* **Task to carry out**
Your reply should contain nothing except the lines from the one with "thumb ip: (193, 232)" through the end of the listing below, reproduced exactly and stripped of pictures.

* **Source information**
+ + +
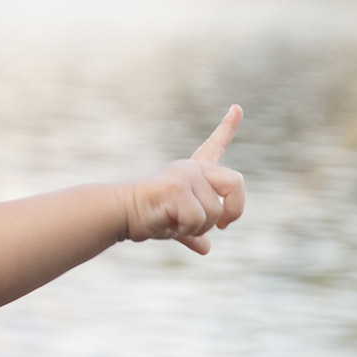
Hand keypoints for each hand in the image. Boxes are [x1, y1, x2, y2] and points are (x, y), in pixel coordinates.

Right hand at [120, 104, 245, 252]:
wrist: (119, 213)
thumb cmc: (145, 216)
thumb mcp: (176, 224)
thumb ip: (193, 232)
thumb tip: (206, 249)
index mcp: (193, 173)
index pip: (215, 146)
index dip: (228, 127)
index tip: (237, 107)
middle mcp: (192, 169)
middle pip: (236, 183)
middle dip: (235, 209)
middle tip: (224, 226)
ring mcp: (185, 176)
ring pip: (215, 213)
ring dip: (197, 228)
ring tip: (172, 221)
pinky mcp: (176, 188)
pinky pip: (197, 219)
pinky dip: (184, 229)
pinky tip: (166, 221)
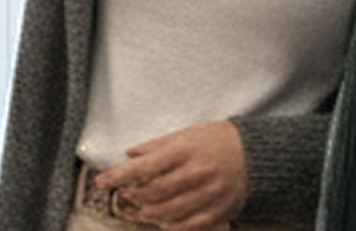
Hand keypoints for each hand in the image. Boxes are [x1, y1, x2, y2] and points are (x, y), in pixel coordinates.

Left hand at [91, 121, 246, 229]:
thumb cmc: (214, 140)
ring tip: (139, 209)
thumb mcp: (184, 133)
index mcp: (183, 151)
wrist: (253, 155)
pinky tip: (161, 222)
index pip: (143, 167)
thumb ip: (156, 146)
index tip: (101, 181)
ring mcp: (207, 196)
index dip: (118, 176)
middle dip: (134, 196)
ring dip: (148, 214)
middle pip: (153, 193)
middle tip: (125, 195)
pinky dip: (170, 226)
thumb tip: (130, 154)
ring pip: (168, 213)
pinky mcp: (218, 212)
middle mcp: (194, 174)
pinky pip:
+ + +
* **Response for this exercise**
thumb ip: (193, 232)
thumb tip: (206, 249)
index mcp: (193, 173)
index pip: (215, 146)
index dip: (228, 127)
index tip: (237, 107)
middle mcp: (192, 169)
middle pip: (236, 183)
middle dip: (235, 209)
middle tip: (224, 226)
ring mcp: (185, 176)
ring pip: (215, 213)
ring dip: (197, 228)
ring tip: (172, 221)
pinky mcp: (176, 188)
pinky pip: (197, 219)
pinky dip: (184, 229)
pinky tip: (166, 221)
Hand keypoints for each hand in the image. Boxes are [x1, y1, x2, y2] and points are (x, y), in pixel coordinates.

Left hand at [91, 121, 246, 229]:
thumb cmc: (214, 140)
ring tip: (139, 209)
thumb mcp: (184, 133)
index mcp: (183, 151)
wrist: (253, 155)
pinky tip: (161, 222)
index pip: (143, 167)
thumb ip: (156, 146)
index tip: (101, 181)
ring mcp: (207, 196)
index dip: (118, 176)
middle dip: (134, 196)
ring dip: (148, 214)
middle pip: (153, 193)
middle tip: (125, 195)
pinky dip: (170, 226)
thumb tip: (130, 154)
ring pip: (168, 213)
pinky mcp: (218, 212)
middle mcp: (194, 174)
pinky pip:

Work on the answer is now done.